What is required - Produce a verbatim copy of the data below that contains no pictures.

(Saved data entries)
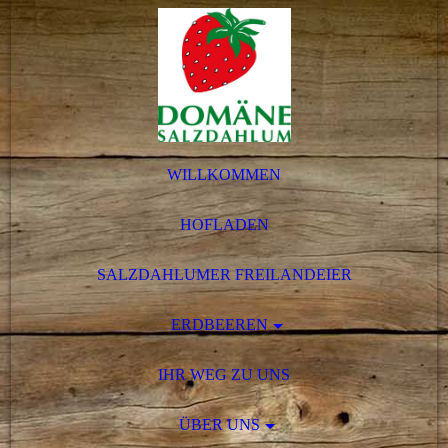
WILLKOMMEN
HOFLADEN
SALZDAHLUMER FREILANDEIER
ERDBEEREN
IHR WEG ZU UNS
ÜBER UNS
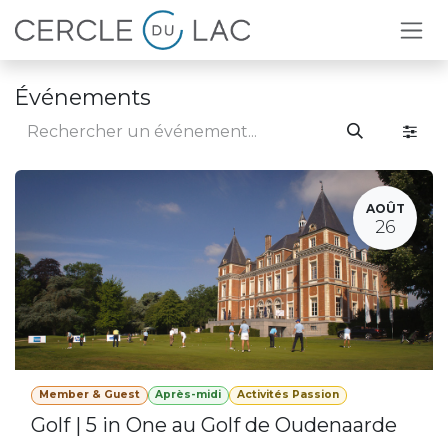
Se rendre au contenu
Événements
AOÛT
26
Member & Guest
Après-midi
Activités Passion
Golf | 5 in One au Golf de Oudenaarde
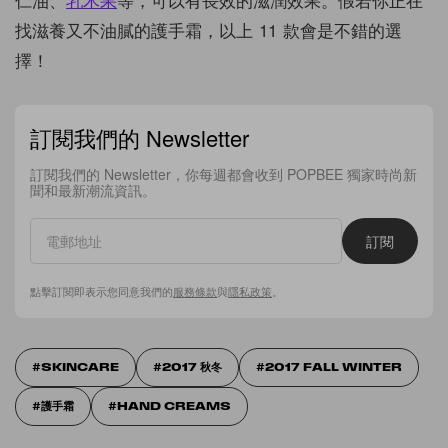
找滋養又不油膩的護手霜，以上 11 款會是不錯的選
擇！
訂閱我們的 Newsletter
訂閱我們的 Newsletter，你每週都會收到 POPBEE 獨家時尚新
聞和最新潮流資訊。
訂閱
點擊訂閱即表示您同意我們的
服務條款
與
隱私政策
。
SKINCARE
2017 秋冬
2017 FALL WINTER
護手霜
HAND CREAMS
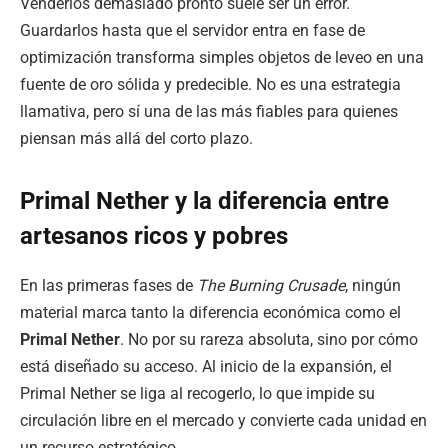
Venderlos demasiado pronto suele ser un error.
Guardarlos hasta que el servidor entra en fase de
optimización transforma simples objetos de leveo en una
fuente de oro sólida y predecible. No es una estrategia
llamativa, pero sí una de las más fiables para quienes
piensan más allá del corto plazo.
Primal Nether y la diferencia entre
artesanos ricos y pobres
En las primeras fases de
The Burning Crusade
, ningún
material marca tanto la diferencia económica como el
Primal Nether
. No por su rareza absoluta, sino por cómo
está diseñado su acceso. Al inicio de la expansión, el
Primal Nether se liga al recogerlo, lo que impide su
circulación libre en el mercado y convierte cada unidad en
un recurso estratégico.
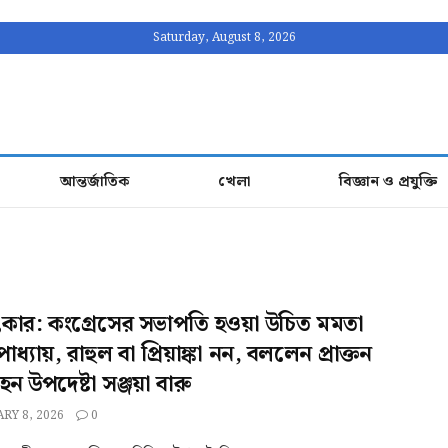
Saturday, August 8, 2026
আন্তর্জাতিক
খেলা
বিজ্ঞান ও প্রযুক্তি
াৎকার: কংগ্রেসের সভাপতি হওয়া উচিত মমতা
পাধ্যায়, রাহুল বা প্রিয়াঙ্কা নন, বললেন প্রাক্তন
 উপদেষ্টা সঞ্জয়া বারু
RY 8, 2026
0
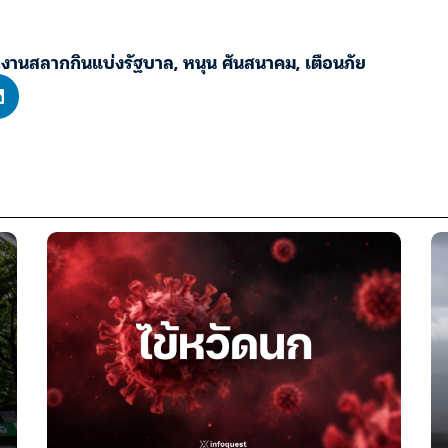
กงานสลากกินแบ่งรัฐบาล
,
หนุน ศันสนาคม
,
เตือนภัย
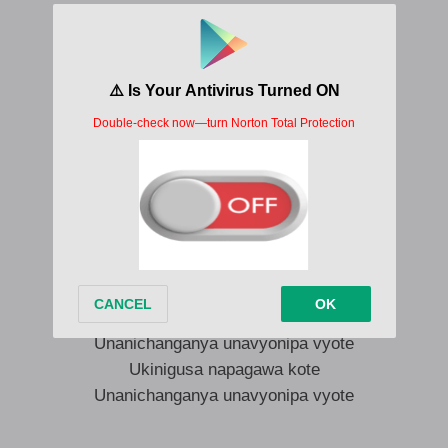
Kwani hawapati usingizi wakisikia miguno
Una unanichanganya(Una una)
Unavyonifanya(Una una)
Unanichanganya sana
Tena ukinigusaga
Na kunipazaga
Unanichanganya sana
Ukinigusa napagawa kote
Unanichanganya unavyonipa vyote
Ukinigusa napagawa kote
Unanichanganya unavyonipa vyote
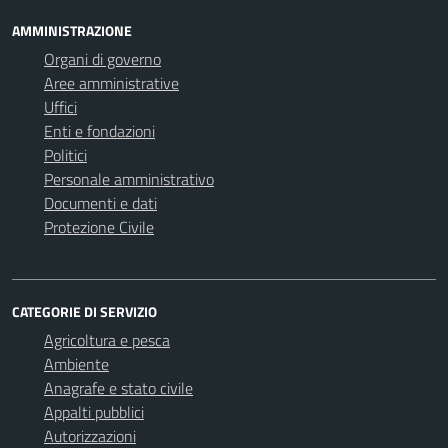
AMMINISTRAZIONE
Organi di governo
Aree amministrative
Uffici
Enti e fondazioni
Politici
Personale amministrativo
Documenti e dati
Protezione Civile
CATEGORIE DI SERVIZIO
Agricoltura e pesca
Ambiente
Anagrafe e stato civile
Appalti pubblici
Autorizzazioni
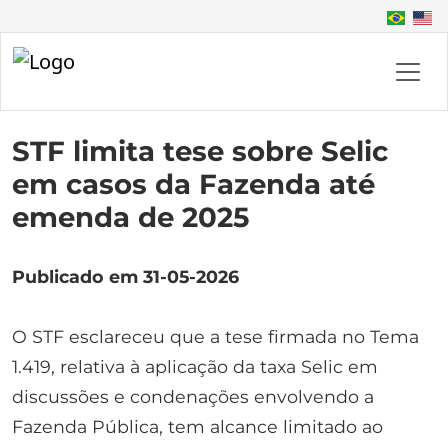
STF limita tese sobre Selic
em casos da Fazenda até
emenda de 2025
Publicado em 31-05-2026
O STF esclareceu que a tese firmada no Tema
1.419, relativa à aplicação da taxa Selic em
discussões e condenações envolvendo a
Fazenda Pública, tem alcance limitado ao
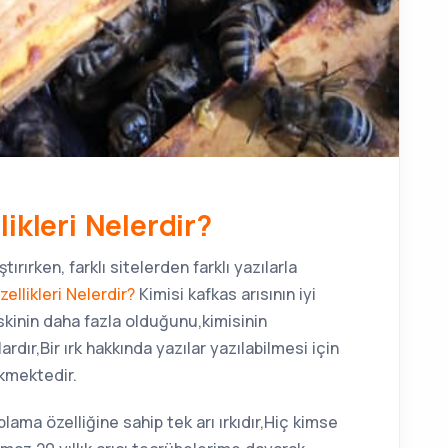
ikleri Nelerdir?
tırırken, farklı sitelerden farklı yazılarla
zellikleri Nelerdir?
Kimisi kafkas arısının iyi
skinin daha fazla olduğunu,kimisinin
rdır,Bir ırk hakkında yazılar yazılabilmesi için
ekmektedir.
lama özelliğine sahip tek arı ırkıdır,Hiç kimse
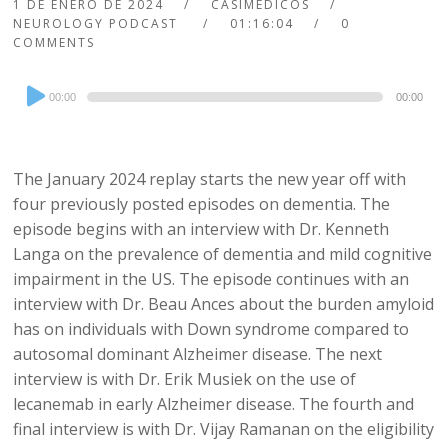
1 DE ENERO DE 2024
CASIMEDICOS
NEUROLOGY PODCAST
01:16:04
0
COMMENTS
Audio
00:00
00:00
Player
The January 2024 replay starts the new year off with
four previously posted episodes on dementia. The
episode begins with an interview with Dr. Kenneth
Langa on the prevalence of dementia and mild cognitive
impairment in the US. The episode continues with an
interview with Dr. Beau Ances about the burden amyloid
has on individuals with Down syndrome compared to
autosomal dominant Alzheimer disease. The next
interview is with Dr. Erik Musiek on the use of
lecanemab in early Alzheimer disease. The fourth and
final interview is with Dr. Vijay Ramanan on the eligibility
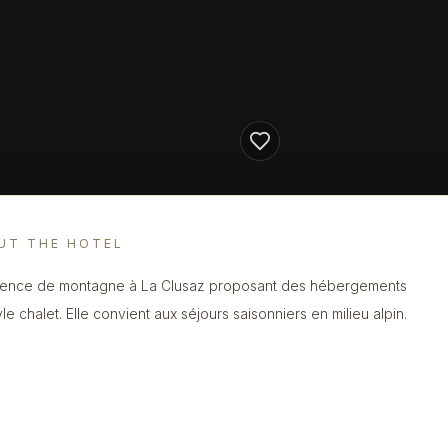
UT THE HOTEL
ence de montagne à La Clusaz proposant des hébergements
le chalet. Elle convient aux séjours saisonniers en milieu alpin.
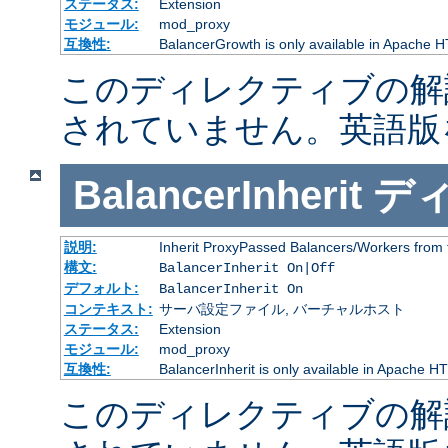
ステータス:
Extension
モジュール:
mod_proxy
互換性:
BalancerGrowth is only available in Apache H
このディレクティブの解
されていません。英語版
BalancerInherit
デ
説明:
Inherit ProxyPassed Balancers/Workers from 
構文:
BalancerInherit On|Off
デフォルト:
BalancerInherit On
コンテキスト:
サーバ設定ファイル, バーチャルホスト
ステータス:
Extension
モジュール:
mod_proxy
互換性:
BalancerInherit is only available in Apache HT
このディレクティブの解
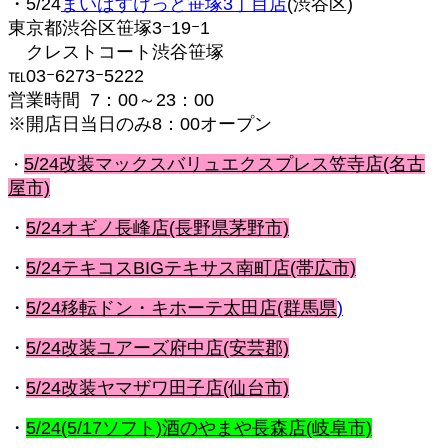
・5/24
まいばすけっと笹塚3丁目店
(渋谷区)
東京都渋谷区笹塚3ｰ19ｰ1
クレストコート渋谷笹塚
℡03ｰ6273ｰ5222
営業時間 7：00～23：00
※開店日当日のみ8：00オープン
5/24改装マックスバリュエクスプレス笠寺店(名古
・
屋市)
・
5/24オギノ長峰店(長野県茅野市)
・
5/24テキコスBIGテキサス南町店(帯広市)
・
5/24移転ドン・キホーテ太田店(群馬県
)
・
5/24改装ユアーズ府中店(安芸郡)
・
5/24改装ヤマザワ田子店(仙台市)
・
5/24(5/17ソフト)酒のやまや長森店(岐阜市)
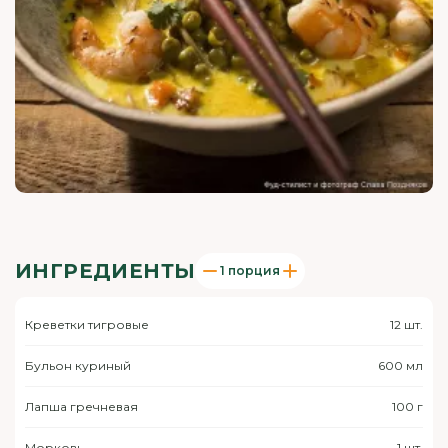
ИНГРЕДИЕНТЫ
1 порция
Креветки тигровые
12 шт.
Бульон куриный
600 мл
Лапша гречневая
100 г
Морковь
1 шт.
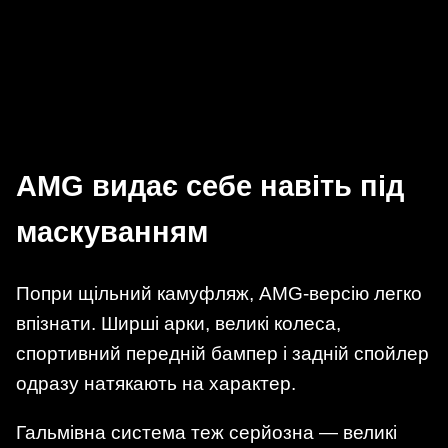
AMG видає себе навіть під
маскуванням
Попри щільний камуфляж, AMG-версію легко
впізнати. Ширші арки, великі колеса,
спортивний передній бампер і задній спойлер
одразу натякають на характер.
Гальмівна система теж серйозна — великі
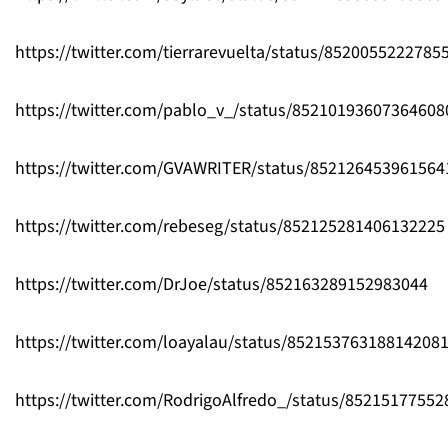
https://twitter.com/tierrarevuelta/status/8520055222785
https://twitter.com/pablo_v_/status/85210193607364608
https://twitter.com/GVAWRITER/status/852126453961564
https://twitter.com/rebeseg/status/852125281406132225
https://twitter.com/DrJoe/status/852163289152983044
https://twitter.com/loayalau/status/85215376318814208
https://twitter.com/RodrigoAlfredo_/status/8521517755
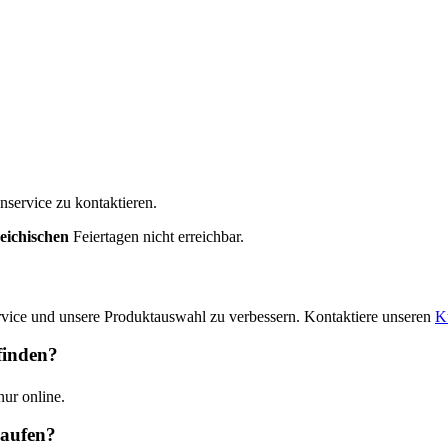
nservice zu kontaktieren.
reichischen
Feiertagen nicht erreichbar.
rvice und unsere Produktauswahl zu verbessern. Kontaktiere unseren
K
finden?
ur online.
kaufen?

Final answer -
WILLKOMMEN
HOFLADEN
SALZDAHLUMER FREILANDEIER
ERDBEEREN
IHR WEG ZU UNS
ÜBER UNS
Se rendre au contenu
Événements
AOÛT
26
Member & Guest
Après-midi
Activités Passion
Golf | 5 in One au Golf de Oudenaarde
找滋養又不油膩的護手霜，以上 11 款會是不錯的選
擇！
訂閱我們的 Newsletter
訂閱我們的 Newsletter，你每週都會收到 POPBEE 獨家時尚新
聞和最新潮流資訊。
訂閱
點擊訂閱即表示您同意我們的
服務條款
與
隱私政策
。
SKINCARE
2017 秋冬
2017 FALL WINTER
護手霜
HAND CREAMS
Venderlos demasiado pronto suele ser un error.
Guardarlos hasta que el servidor entra en fase de
optimización transforma simples objetos de leveo en una
fuente de oro sólida y predecible. No es una estrategia
llamativa, pero sí una de las más fiables para quienes
piensan más allá del corto plazo.
Primal Nether y la diferencia entre
artesanos ricos y pobres
En las primeras fases de
The Burning Crusade
, ningún
material marca tanto la diferencia económica como el
Primal Nether
. No por su rareza absoluta, sino por cómo
está diseñado su acceso. Al inicio de la expansión, el
Primal Nether se liga al recogerlo, lo que impide su
circulación libre en el mercado y convierte cada unidad en
un recurso estratégico.
Saturday, August 8, 2026
আন্তর্জাতিক
খেলা
বিজ্ঞান ও প্রযুক্তি
াৎকার: কংগ্রেসের সভাপতি হওয়া উচিত মমতা
পাধ্যায়, রাহুল বা প্রিয়াঙ্কা নন, বললেন প্রাক্তন
 উপদেষ্টা সঞ্জয়া বারু
RY 8, 2026
0
กงานสลากกินแบ่งรัฐบาล
,
หนุน ศันสนาคม
,
เตือนภัย
Kwani hawapati usingizi wakisikia miguno
Una unanichanganya(Una una)
Unavyonifanya(Una una)
Unanichanganya sana
Tena ukinigusaga
Na kunipazaga
Unanichanganya sana
Ukinigusa napagawa kote
Unanichanganya unavyonipa vyote
Ukinigusa napagawa kote
Unanichanganya unavyonipa vyote
AMMINISTRAZIONE
Organi di governo
Aree amministrative
Uffici
Enti e fondazioni
Politici
Personale amministrativo
Documenti e dati
Protezione Civile
CATEGORIE DI SERVIZIO
Agricoltura e pesca
Ambiente
Anagrafe e stato civile
Appalti pubblici
Autorizzazioni
STF limita tese sobre Selic
em casos da Fazenda até
emenda de 2025
Publicado em 31-05-2026
O STF esclareceu que a tese firmada no Tema
1.419, relativa à aplicação da taxa Selic em
discussões e condenações envolvendo a
Fazenda Pública, tem alcance limitado ao
ikleri Nelerdir?
tırırken, farklı sitelerden farklı yazılarla
zellikleri Nelerdir?
Kimisi kafkas arısının iyi
skinin daha fazla olduğunu,kimisinin
rdır,Bir ırk hakkında yazılar yazılabilmesi için
ekmektedir.
lama özelliğine sahip tek arı ırkıdır,Hiç kimse
1 DE ENERO DE 2024
CASIMEDICOS
NEUROLOGY PODCAST
01:16:04
0
COMMENTS
Audio
00:00
00:00
Player
The January 2024 replay starts the new year off with
four previously posted episodes on dementia. The
episode begins with an interview with Dr. Kenneth
Langa on the prevalence of dementia and mild cognitive
impairment in the US. The episode continues with an
interview with Dr. Beau Ances about the burden amyloid
has on individuals with Down syndrome compared to
autosomal dominant Alzheimer disease. The next
interview is with Dr. Erik Musiek on the use of
lecanemab in early Alzheimer disease. The fourth and
final interview is with Dr. Vijay Ramanan on the eligibility
UT THE HOTEL
ence de montagne à La Clusaz proposant des hébergements
le chalet. Elle convient aux séjours saisonniers en milieu alpin.
ステータス:
Extension
モジュール:
mod_proxy
互換性:
BalancerGrowth is only available in Apache H
このディレクティブの解
されていません。英語版
BalancerInherit
デ
説明:
Inherit ProxyPassed Balancers/Workers from 
構文:
BalancerInherit On|Off
デフォルト:
BalancerInherit On
コンテキスト:
サーバ設定ファイル, バーチャルホスト
ステータス:
Extension
モジュール:
mod_proxy
互換性:
BalancerInherit is only available in Apache HT
このディレクティブの解
・5/24
まいばすけっと笹塚3丁目店
(渋谷区)
東京都渋谷区笹塚3ｰ19ｰ1
クレストコート渋谷笹塚
℡03ｰ6273ｰ5222
営業時間 7：00～23：00
※開店日当日のみ8：00オープン
5/24改装マックスバリュエクスプレス笠寺店(名古
・
屋市)
・
5/24オギノ長峰店(長野県茅野市)
・
5/24テキコスBIGテキサス南町店(帯広市)
・
5/24移転ドン・キホーテ太田店(群馬県
)
・
5/24改装ユアーズ府中店(安芸郡)
・
5/24改装ヤマザワ田子店(仙台市)
・
5/24(5/17ソフト)酒のやまや長森店(岐阜市)
ИНГРЕДИЕНТЫ
1 порция
Креветки тигровые
12 шт.
Бульон куриный
600 мл
Лапша гречневая
100 г
Морковь
1 шт.
AMG видає себе навіть під
маскуванням
Попри щільний камуфляж, AMG-версію легко
впізнати. Ширші арки, великі колеса,
спортивний передній бампер і задній спойлер
одразу натякають на характер.
Гальмівна система теж серйозна — великі
https://twitter.com/tierrarevuelta/status/8520055222785
https://twitter.com/pablo_v_/status/85210193607364608
https://twitter.com/GVAWRITER/status/852126453961564
https://twitter.com/rebeseg/status/852125281406132225
https://twitter.com/DrJoe/status/852163289152983044
https://twitter.com/loayalau/status/85215376318814208
https://twitter.com/RodrigoAlfredo_/status/8521517755
nservice zu kontaktieren.
reichischen
Feiertagen nicht erreichbar.
rvice und unsere Produktauswahl zu verbessern. Kontaktiere unseren
K
finden?
ur online.
kaufen?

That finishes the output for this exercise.